Cannabis in Pre-Historic Times
Ancient peoples relied on weed to cure the mind, body, and spirit — three things that were bound much more closely in the minds of the ancients than they are today. The practice of shamanistic rituals with mind-altering substances was probably equal parts religious and medicinal.
And it works the other way as well. Taking magic mushrooms and cannabis, and engaging in tribal dancing was probably enough to alter the consciousness of a patient enough to perform surgery.
When Did It Stop?
Here’s the million-dollar question. If cannabis was so great and used for so long, why did we end up outlawing it?
What you have to remember is that cannabis has been illegal for only a very short part of its history with human civilization. It seems that since humankind first discovered the herb’s therapeutic effects, we used it to heal both body and mind. But, then eventually, we banned it.
Why? It’s tempting to say that the government banned weed because of crude scientific misunderstandings and emerging religious fanaticism. But that’s not entirely accurate.
For one thing, we lost many herbal remedies as humans transitioned into modern farmers. Certainly, the advent of lab-made medicine began to edge people away from traditional herbal cures.
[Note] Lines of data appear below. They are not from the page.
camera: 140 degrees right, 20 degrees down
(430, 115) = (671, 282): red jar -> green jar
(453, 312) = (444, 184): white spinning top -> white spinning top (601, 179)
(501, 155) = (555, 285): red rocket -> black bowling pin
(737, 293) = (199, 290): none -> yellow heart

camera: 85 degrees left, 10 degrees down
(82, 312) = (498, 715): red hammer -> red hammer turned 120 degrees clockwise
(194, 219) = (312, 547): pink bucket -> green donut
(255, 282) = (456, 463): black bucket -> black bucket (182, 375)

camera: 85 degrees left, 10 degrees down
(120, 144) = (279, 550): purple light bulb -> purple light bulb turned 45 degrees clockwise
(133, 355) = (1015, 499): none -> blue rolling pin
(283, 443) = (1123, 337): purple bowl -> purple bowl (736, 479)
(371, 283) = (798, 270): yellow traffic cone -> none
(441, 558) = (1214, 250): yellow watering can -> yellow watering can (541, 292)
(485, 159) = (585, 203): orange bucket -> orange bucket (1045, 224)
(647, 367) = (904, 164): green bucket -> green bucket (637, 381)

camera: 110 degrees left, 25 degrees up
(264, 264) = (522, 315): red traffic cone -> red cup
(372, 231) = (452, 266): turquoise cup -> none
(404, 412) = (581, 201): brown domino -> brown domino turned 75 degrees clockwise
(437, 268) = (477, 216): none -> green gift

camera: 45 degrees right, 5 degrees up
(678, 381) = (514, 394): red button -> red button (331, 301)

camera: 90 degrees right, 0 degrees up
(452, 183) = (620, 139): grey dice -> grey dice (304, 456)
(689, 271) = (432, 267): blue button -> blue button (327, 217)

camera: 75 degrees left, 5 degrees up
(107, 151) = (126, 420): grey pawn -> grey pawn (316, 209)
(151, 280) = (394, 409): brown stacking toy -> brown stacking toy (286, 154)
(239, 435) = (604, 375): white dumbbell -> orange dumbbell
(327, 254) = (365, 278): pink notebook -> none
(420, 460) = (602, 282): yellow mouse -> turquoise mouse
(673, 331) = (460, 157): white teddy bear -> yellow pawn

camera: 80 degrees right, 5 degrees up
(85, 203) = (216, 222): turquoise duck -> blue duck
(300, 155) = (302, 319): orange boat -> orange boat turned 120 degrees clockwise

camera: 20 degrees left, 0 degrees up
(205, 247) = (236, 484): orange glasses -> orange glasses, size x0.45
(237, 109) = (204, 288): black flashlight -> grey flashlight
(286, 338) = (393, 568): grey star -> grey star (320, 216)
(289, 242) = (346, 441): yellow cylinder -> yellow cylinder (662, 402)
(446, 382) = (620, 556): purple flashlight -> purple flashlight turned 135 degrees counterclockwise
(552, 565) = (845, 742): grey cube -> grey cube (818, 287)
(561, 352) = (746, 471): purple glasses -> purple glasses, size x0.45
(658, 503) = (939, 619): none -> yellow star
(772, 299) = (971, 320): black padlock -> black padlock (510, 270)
This is especially true as ancient cultures tied traditional medicines to allegedly “primitive” superstitions. As those early religions faded, the medicinal practices of increasingly colonized cultures became taboo.
But outlawing cannabis was never really about homage to a true deity or eschewing old ways. It was — and is still — about control.
The field of anthropology is based on the notion that we can learn a lot by studying our ancestors. Understanding how ancient cannabis helped with surgical recovery is just one more way we’re re-learning what authorities told us to forget.